Since the June 24 Supreme Court decision in the case of Dobbs v. Jackson Women's Health, which overturned Roe v. Wade, a staggering number of new voters have registered--and the overwhelming majority of them are women.


In some states as much as 70% of new registrants are women. In others, new female voters outstrip new male voters by double-digit margins, with women vastly outpacing male registrants across the board in all states with hotly contested fall midterm races.

And it seems to have sent Republicans into a low-grade panic amid what appears more and more to have been a grave political miscalculation as to the popularity of rights to abortion access.

The numbers come from Tom Bonier, CEO of TargetSmart, a Democratic-aligned data services firm.

Bonier shared some of his data in a Twitter thread, in which he wrote:

"Wow. I've been sharing data showing a huge surge in women registering to vote since the 6/24 Dobbs decision. I just started to look at some age and party breakdowns of those new registrants, and the numbers are jaw-dropping."

In Ohio, to take but one extreme example, Bonier found women outregistering men by an 11-point margin--more than 10 times that of previous election years.

For many, the trend has called to mind reliably-red Kansas' shocking landslide repudiation of an anti-choice ballot measure earlier this month when a clear majority of Kansas voters opted to protect abortion rights in their state constitution.

To put that victory in context, Bonier's data show Kansas saw an astonishingly wide female-skewing gender gap among new registrants that was orders of magnitude larger than any other state.

But as columnist Jennifer Rubin explained in The Washington Post, the data show this trend is not a Kansas-specific anomaly.
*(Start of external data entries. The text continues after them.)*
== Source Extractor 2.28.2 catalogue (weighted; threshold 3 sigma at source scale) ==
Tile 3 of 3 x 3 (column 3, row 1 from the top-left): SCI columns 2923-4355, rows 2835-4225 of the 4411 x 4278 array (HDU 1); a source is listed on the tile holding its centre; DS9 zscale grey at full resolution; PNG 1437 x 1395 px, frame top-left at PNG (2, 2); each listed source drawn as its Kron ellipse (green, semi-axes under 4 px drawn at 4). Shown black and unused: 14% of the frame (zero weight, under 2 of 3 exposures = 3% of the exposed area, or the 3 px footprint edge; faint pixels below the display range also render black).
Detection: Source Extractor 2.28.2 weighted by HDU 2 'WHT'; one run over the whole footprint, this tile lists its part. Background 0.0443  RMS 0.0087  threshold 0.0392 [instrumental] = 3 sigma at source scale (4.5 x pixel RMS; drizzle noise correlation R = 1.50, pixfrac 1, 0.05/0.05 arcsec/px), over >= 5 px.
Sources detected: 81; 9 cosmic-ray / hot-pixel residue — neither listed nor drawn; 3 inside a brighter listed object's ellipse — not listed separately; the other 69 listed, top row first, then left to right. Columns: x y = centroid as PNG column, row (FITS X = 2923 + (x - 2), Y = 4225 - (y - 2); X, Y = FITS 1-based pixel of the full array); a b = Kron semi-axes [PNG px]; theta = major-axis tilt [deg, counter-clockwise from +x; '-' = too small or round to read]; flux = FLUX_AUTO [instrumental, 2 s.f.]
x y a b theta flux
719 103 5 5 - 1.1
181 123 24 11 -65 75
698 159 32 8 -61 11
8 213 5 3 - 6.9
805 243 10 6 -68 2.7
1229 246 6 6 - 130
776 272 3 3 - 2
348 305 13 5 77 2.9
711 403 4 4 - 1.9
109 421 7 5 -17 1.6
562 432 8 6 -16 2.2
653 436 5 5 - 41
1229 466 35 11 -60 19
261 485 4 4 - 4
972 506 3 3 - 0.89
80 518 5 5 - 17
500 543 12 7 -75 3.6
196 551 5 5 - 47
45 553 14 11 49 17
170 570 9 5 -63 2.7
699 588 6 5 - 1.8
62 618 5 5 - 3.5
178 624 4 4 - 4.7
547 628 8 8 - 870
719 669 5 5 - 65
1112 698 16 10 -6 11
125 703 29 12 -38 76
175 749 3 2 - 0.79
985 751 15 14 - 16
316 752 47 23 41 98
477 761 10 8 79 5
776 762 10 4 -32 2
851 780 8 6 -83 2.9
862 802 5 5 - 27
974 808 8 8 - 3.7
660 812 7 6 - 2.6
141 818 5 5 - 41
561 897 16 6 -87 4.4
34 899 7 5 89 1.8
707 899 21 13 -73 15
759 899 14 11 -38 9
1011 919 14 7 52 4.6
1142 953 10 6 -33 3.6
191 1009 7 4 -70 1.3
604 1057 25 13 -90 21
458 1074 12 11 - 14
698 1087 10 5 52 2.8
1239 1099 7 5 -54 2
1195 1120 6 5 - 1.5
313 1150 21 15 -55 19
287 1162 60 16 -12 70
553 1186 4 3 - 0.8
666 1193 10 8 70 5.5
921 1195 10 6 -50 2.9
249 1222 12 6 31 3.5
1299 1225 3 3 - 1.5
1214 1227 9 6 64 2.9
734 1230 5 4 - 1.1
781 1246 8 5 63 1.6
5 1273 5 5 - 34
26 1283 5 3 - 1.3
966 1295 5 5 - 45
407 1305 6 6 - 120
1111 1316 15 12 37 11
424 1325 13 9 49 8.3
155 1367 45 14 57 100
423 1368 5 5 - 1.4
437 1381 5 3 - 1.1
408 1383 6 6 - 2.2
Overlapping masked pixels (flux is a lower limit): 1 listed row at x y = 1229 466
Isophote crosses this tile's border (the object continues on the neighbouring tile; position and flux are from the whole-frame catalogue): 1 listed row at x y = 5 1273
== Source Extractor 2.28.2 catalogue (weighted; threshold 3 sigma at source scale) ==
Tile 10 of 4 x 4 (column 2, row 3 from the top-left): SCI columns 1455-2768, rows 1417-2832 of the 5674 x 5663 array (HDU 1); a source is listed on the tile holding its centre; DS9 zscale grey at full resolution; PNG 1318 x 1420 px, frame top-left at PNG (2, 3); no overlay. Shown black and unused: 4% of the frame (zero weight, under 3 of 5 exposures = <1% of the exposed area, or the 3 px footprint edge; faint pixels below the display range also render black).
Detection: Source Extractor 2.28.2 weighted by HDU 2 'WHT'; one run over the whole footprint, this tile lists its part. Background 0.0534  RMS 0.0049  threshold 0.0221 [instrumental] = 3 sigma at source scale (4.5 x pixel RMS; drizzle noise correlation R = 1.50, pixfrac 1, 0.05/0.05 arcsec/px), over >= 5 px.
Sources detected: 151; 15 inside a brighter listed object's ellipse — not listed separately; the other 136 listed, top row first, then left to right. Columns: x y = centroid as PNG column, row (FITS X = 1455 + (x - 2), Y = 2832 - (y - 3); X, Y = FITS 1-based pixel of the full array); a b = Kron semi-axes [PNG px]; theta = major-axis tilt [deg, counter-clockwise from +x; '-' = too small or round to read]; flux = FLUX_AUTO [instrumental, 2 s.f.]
Though a far cry from Kansas' 40% gender gap among new registrants, second-place dark-red Idaho showed a whopping 18% gap.

And it's happening all over the country in states with hotly contested Congressional races like Wisconsin, where newly registered women outpaced men by 17% , and those with abortion bans on the ballot in November like Michigan, where women out-registered men by more than 8%.

And it's got Republicans running scared.

In Arizona on Thursday, far-right Republican Senate candidate Blake Masters scrubbed his website clean of his incredibly draconian anti-abortion stances, including advocacy for a federal personhood law and Constitutional amendment, in favor of what he called "commonsense" bans on exceedingly rare late-term and so-called partial-birth abortions, the latter of which do not exist.

He then accused Democrats and his opponent, incumbent Senator Mark Kelly, of "lying" about his abortion stances.

The female voter surge is also the likely cause of a shocking upset win this week by Democrat Pat Ryan in New York's 19th district, where former Republican President Donald Trump won handily in 2016, a victory few saw coming.

On Twitter, the voter-registration news definitely struck a chord, and many saw it as a portent for a "blue wave" in what many are dubbing "Roevember."







It seems like all of Republicans' "fu*king around" with abortion rights just might land them in the painful "and find out" stage come November.